**TASK DIRECTIONS**: Transcribe the following lines from the records below without any change, starting at the line that contains "UI elements. (1127613)</p></li>" and ending after the line that contains "<li><p>Universal Windows Platform: Fixed incorrect".

**SUPPLIED INFORMATION**:
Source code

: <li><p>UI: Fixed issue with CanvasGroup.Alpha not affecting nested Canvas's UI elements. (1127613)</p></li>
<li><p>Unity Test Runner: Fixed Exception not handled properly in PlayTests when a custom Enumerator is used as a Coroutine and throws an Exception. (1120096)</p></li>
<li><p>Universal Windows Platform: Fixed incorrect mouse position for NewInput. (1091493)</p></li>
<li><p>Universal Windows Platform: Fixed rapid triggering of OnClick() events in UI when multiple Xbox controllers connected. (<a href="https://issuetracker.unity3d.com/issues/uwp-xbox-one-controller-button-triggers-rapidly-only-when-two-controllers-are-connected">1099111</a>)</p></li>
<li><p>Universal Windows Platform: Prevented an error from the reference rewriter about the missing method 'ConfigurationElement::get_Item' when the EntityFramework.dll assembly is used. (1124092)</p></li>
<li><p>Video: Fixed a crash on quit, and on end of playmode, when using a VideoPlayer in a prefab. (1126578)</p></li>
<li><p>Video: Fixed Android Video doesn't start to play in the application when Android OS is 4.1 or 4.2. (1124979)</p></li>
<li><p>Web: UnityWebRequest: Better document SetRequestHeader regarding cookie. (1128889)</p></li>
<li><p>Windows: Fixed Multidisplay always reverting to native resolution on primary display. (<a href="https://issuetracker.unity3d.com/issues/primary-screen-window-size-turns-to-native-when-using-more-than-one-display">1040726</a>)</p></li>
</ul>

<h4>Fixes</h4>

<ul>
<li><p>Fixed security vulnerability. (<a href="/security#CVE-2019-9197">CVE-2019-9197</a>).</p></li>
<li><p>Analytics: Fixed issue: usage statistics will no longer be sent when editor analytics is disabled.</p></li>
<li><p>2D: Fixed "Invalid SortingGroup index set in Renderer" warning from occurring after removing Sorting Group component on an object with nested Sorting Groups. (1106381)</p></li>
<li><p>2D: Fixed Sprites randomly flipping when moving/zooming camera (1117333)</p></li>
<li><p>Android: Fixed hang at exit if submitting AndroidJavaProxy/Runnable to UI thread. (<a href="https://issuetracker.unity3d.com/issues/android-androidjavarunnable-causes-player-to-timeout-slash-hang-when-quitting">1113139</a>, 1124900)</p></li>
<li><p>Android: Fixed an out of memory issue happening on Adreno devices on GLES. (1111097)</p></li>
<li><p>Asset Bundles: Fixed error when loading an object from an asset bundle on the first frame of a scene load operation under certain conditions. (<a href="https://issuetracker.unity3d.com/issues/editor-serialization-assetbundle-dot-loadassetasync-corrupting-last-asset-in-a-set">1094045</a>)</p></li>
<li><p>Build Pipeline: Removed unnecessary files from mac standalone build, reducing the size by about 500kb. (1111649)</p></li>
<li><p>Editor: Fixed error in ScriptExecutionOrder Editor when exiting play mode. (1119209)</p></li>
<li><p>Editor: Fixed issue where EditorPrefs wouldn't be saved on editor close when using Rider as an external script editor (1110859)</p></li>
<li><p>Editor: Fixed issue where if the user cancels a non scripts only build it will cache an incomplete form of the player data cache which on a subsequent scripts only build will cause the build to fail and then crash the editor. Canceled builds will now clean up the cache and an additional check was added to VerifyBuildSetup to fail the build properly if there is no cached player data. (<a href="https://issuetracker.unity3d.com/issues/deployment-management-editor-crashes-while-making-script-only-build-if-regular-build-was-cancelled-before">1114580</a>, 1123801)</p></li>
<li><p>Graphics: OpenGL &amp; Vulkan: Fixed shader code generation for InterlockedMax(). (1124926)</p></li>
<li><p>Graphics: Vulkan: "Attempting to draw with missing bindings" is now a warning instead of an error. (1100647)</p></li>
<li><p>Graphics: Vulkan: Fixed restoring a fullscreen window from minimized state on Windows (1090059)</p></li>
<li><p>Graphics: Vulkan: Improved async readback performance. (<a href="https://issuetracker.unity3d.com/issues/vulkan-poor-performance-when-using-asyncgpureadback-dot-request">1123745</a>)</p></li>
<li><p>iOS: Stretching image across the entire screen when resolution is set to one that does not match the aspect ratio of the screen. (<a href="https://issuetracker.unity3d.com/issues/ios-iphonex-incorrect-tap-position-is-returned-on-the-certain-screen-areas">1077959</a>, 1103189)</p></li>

**EXERCISE SOLUTION**:
: <li><p>UI: Fixed issue with CanvasGroup.Alpha not affecting nested Canvas's UI elements. (1127613)</p></li>
<li><p>Unity Test Runner: Fixed Exception not handled properly in PlayTests when a custom Enumerator is used as a Coroutine and throws an Exception. (1120096)</p></li>
<li><p>Universal Windows Platform: Fixed incorrect mouse position for NewInput. (1091493)</p></li>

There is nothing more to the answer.